Washington lawmakers now only have five days to prevent a shutdown at the Department of Homeland Security:

Legislation funding the agency is at an impasse over provisions demanded by House Republicans that would overturn President Obama’s executive actions on immigration that shield millions from deportation.

Over the recess, both sides dug in, with many Republicans arguing that there is no reason for their party to bend now that a federal court has ruled in their favor by blocking Obama’s most recent actions.

The Senate is scheduled to vote Monday evening for the fourth time on a motion to open debate on the House-passed DHS funding bill.

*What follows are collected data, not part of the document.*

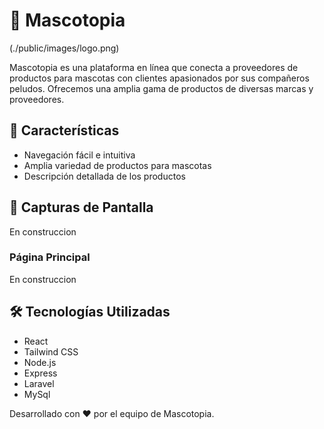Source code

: # 🐾 Mascotopia

(./public/images/logo.png)

Mascotopia es una plataforma en línea que conecta a proveedores de productos para mascotas con clientes apasionados por sus compañeros peludos. Ofrecemos una amplia gama de productos de diversas marcas y proveedores.

## 🚀 Características

- Navegación fácil e intuitiva
- Amplia variedad de productos para mascotas
- Descripción detallada de los productos

## 📸 Capturas de Pantalla
En construccion

### Página Principal
En construccion

## 🛠️ Tecnologías Utilizadas

- React
- Tailwind CSS
- Node.js
- Express
- Laravel
- MySql

Desarrollado con ❤️ por el equipo de Mascotopia.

The motion will certainly fail, leaving a decision on what comes next to Speaker John Boehner (R-Ohio) and Senate Majority Leader Mitch McConnell (R-Ky.).

McConnell has publicly said that the House-approved bill cannot be passed by the Senate, but Boehner has shown no interest in moving away from legislation reversing Obama’s executive actions.

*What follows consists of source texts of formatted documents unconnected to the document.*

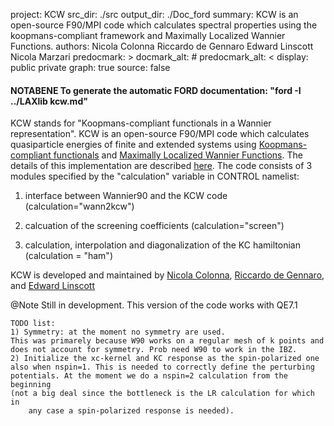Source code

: project: KCW
src_dir: ./src
output_dir: ./Doc_ford
summary: KCW is an open-source F90/MPI code which calculates spectral properties using the koopmans-compliant framework and Maximally Localized Wannier Functions.
authors: Nicola Colonna
         Riccardo de Gennaro
         Edward Linscott
         Nicola Marzari
predocmark: >
docmark_alt: #
predocmark_alt: <
display: public
         private
graph: true
source: false

#### NOTABENE To generate the automatic FORD documentation: "ford -I ../LAXlib kcw.md"

KCW stands for "Koopmans-compliant functionals in a Wannier representation". KCW is an open-source F90/MPI 
code which calculates quasiparticle energies of finite and extended systems using
[Koopmans-compliant functionals](https://journals.aps.org/prx/abstract/10.1103/PhysRevX.8.021051)
and [Maximally Localized Wannier Functions](http://journals.aps.org/prb/abstract/10.1103/PhysRevB.56.12847).
The details of this implementation are described [here](https://arxiv.org/abs/2202.08155). 
The code consists of 3 modules specified by the "calculation" variable in CONTROL namelist:

1) interface between Wannier90 and the KCW code (calculation="wann2kcw") 

2) calcuation of the screening coefficients (calculation="screen")

3) calculation, interpolation and diagonalization of the KC hamiltonian (calculation = "ham") 

KCW is developed and maintained by [Nicola Colonna](https://www.psi.ch/en/lns/people/nicola-colonna),  [Riccardo de Gennaro](https://people.epfl.ch/riccardo.degennaro), and [Edward Linscott](https://people.epfl.ch/edward.linscott)

@Note
Still in development. This version of the code works with QE7.1

	TODO list: 
	1) Symmetry: at the moment no symmetry are used. 
	This was primarely because W90 works on a regular mesh of k points and 
	does not account for symmetry. Prob need W90 to work in the IBZ.
	2) Initialize the xc-kernel and KC response as the spin-polarized one 
	also when nspin=1. This is needed to correctly define the perturbing
	potentials. At the moment we do a nspin=2 calculation from the beginning
	(not a big deal since the bottleneck is the LR calculation for which in 
        any case a spin-polarized response is needed).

“The House passed a bill weeks ago to fund the Department of Homeland Security. Now, Senate Democrats need to stop filibustering to block debate on that bill,” Speaker John Boehner’s (R-Ohio) spokesman Michael Steel told The Hill late last week.

In a last-ditch effort to make peace, Senate Republicans are considering separating the immigration riders from the DHS funding bill, but it’s unclear whether conservatives will back the strategy:

Republicans think they can win over Democratic votes if they seek to overturn only Obama’s 2014 executive action, which even some centrist Democrats have criticized.

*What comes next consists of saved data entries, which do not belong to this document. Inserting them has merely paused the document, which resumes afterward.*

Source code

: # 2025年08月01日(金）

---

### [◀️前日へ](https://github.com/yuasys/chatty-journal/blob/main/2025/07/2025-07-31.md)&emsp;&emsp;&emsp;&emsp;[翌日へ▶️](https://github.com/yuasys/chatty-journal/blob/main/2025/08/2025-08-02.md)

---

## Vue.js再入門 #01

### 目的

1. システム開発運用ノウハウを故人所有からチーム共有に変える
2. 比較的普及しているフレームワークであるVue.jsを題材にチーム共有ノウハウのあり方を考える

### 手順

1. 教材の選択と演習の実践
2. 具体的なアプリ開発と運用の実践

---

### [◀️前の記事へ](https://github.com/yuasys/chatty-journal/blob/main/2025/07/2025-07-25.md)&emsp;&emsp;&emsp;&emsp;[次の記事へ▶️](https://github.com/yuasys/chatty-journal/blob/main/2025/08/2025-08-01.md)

Still, it remains unclear whether conservative Republicans would go along with splitting the immigration issue from homeland security funding.

“There’s another angle we’re going to try to approach on it,” said a Senate Republican aide. “The goal is to bring up the issue of executive amnesty and have a determination of just that issue.

“We would try to have a vote on just that issue,” the aide added. “Does it have to be addressed as part of DHS, or can it be addressed separately? If we can get to that issue and have a vote on that issue, then you come back to DHS appropriations.

“That’s the issue some of the Democrats have a problem with the administration as well as the Republicans. But when you throw in all the other issues, Dreamers and all the other things that came over from the House, you don’t have as much Democratic support,” the source said.

Another plan, first suggested by Sen. John McCain, would place the decision in the hands of the courts:

After last week’s court ruling, Sen. John McCain (R-Ariz.) argued it could be best for the GOP to let the fight play out in the courts, where he said Republicans are winning.

“”We now have an exit sign,” he said Sunday on CBS’s “Face the Nation.” “And that is the federal court decision saying that the president’s actions unilaterally are unconstitutional. And I think we’ve got a great argument to hand to the Supreme Court, where it will go.”

Other GOP senators, including Bob Corker (Tenn.) and Lindsey Graham (S.C.), echoedMcCain’s comment on the Sunday morning political talk shows about courts handling the constitutionality of Obama’s actions.

“I hope Republicans will come together and back the court case, file a friend of the court brief with the court and fund DHS. I am willing and ready to pass a DHS funding bill and let this play out in court,” Graham said on ABC News’s “This Week.”

Republican Tom Ridge, who served as the first secretary of Homeland Security under President George W. Bush, said Sunday on CNN that the GOP should send Obama a clean spending bill. Instead, the judicial branch can handle immigration, and Republicans can send immigration reform bills to the White House, Ridge added.

McCain’s option may be the best. A recent poll found that a majority of Americans would blame the GOP for a shutdown at DHS, and if there’s anything the Republican Party should avoid it’s increasing public perception that they’re still the “party of no.”